La prudenza chiama, perché quando si varca la soglia dell’argomentare e si entra nel terreno del praticare si fa presto ad esser ricacciati nel girone degli istigatori a delinquere, di fatto o di diritto. In Francia, la formula della criminalizzazione è quella in base alla quale è sanzionata la presentazione della cannabis “sous un jour favorable”, che letteralmente significa “sotto un giorno favorevole”, cioè sotto una luce favorevole. Proprio così: una luce favorevole, musica per le orecchie del buon coltivatore, ironia della sorte per un divieto che prova a sradicare, prima ancora della pianta, la libertà di espressione. Giusto comunque non far confusione per chi ha a cuore la causa antiproibizionista: coltivare e consumare non è di per sé utile a legalizzare, forse è perfino controproducente quando aliena il sostegno di coloro che badano laicamente agli effetti sulla società, e che se solo il proibizionismo funzionasse si terrebbero di buon grado il proibizionismo.
“Se solo il proibizionismo funzionasse”: ecco l’ipotesi di fronte alla quale persino la prudenza rischia di essere troppa. Pensare che possa funzionare la persecuzione di una pianta, con i suoi semini, i suoi fiori e i suoi coltivatori, è un’ipotesi che contiene in sé il germe di una pretesa eccessiva per lo Stato, le sue leggi e i suoi apparati. Se poi la persecuzione si estende all’atto stesso di ingerire una sostanza, di introdurla nel corpo, la pretesa richiama le illusioni di ogni totalitarismo di poter distruggere l’umanità reale in nome di un’umanità che esiste solo nei sogni del fanatico di turno, incapace di accorgersi che il suo sogno è incubo per troppi, almeno fino a quando la tragedia lo seppellirà. È accaduto storicamente per ogni fascismo, accadrà con il proibizionismo. Ma non vogliamo aspettare troppo quel giorno, anzi quel “giorno favorevole”.

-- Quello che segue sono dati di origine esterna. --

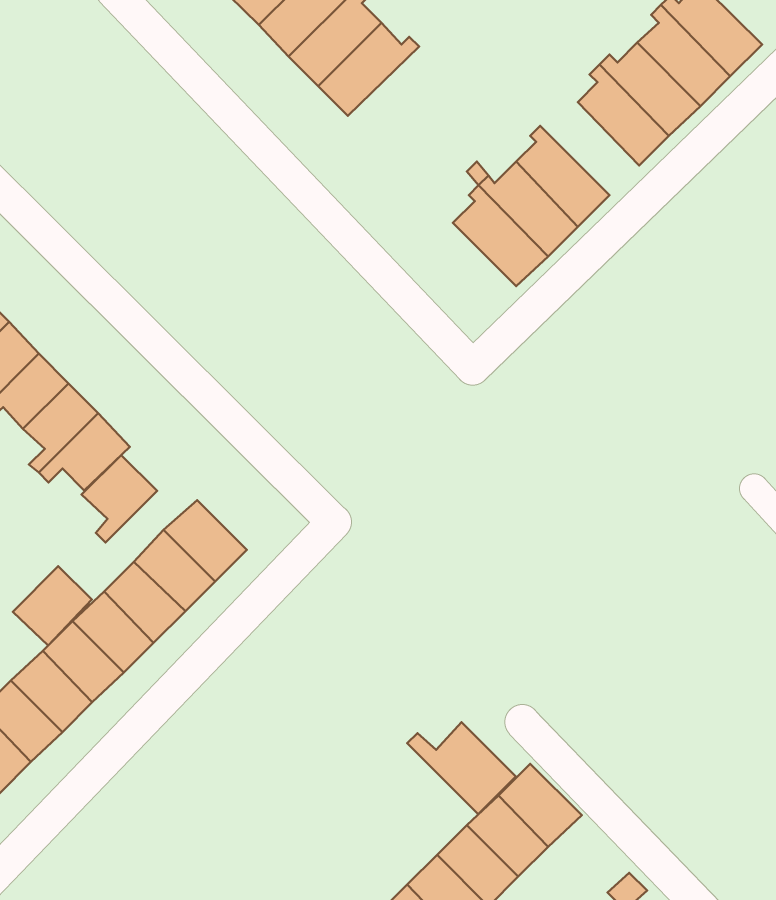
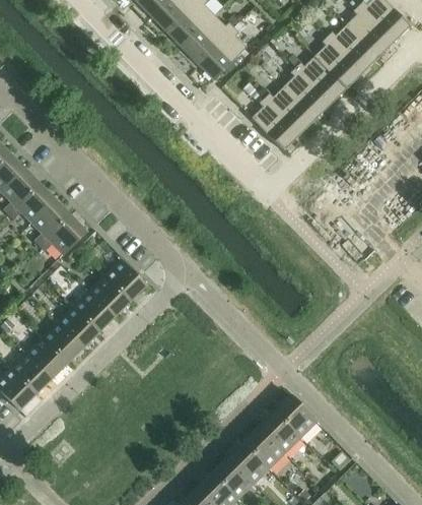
building: none -> [197,28,247,80]
building: none -> [295,57,346,105]
building: [82,455,157,542] -> none
building: [13,566,92,645] -> none
building: [407,722,516,814] -> none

Persino un manuale di coltivazione, di per sé a-politico e a-proibizionsta, può aiutare a capire perché il proibizionismo non può funzionare. Mentre sfogliamo pagine che parlano di botanica siamo consapevoli che un testo sottostante evoca la prima causa di ingolfamento delle aule di tribunale e delle casse della mafia. È sufficiente questa consapevolezza a far intuire le ragioni nobili e ideali della legalizzazione, senza nemmeno conoscere i saggi di Milton Friedman. È sufficiente questa consapevolezza a prevedere gli effetti pratici fallimentari della guerra contro i diritti che va sotto il nome di guerra contro le droghe.
Sarà anche vero: magari i coltivatori non sono utili alla causa, né gli spinellati, né tante altre categorie che godono di pessima stampa. Meglio però non esagerare con la selezione all’ingresso. Non abbiamo motivi per ritenere che la proverbiale saggezza contadina non riesca ad attecchire almeno un po’ anche tra i potenziali coltivatori di cannabis, magari ad incuriosirli su chi cerca di cambiare le leggi e sulle disobbedienze civili radicali. Coltiviamo la speranza che qualche lettore alla ricerca di una “luce favorevole” per le proprie foglie si attivi anche per avvicinare il tempo di quella “giornata favorevole” nella quale una pianta tornerà ad essere soltanto una pianta.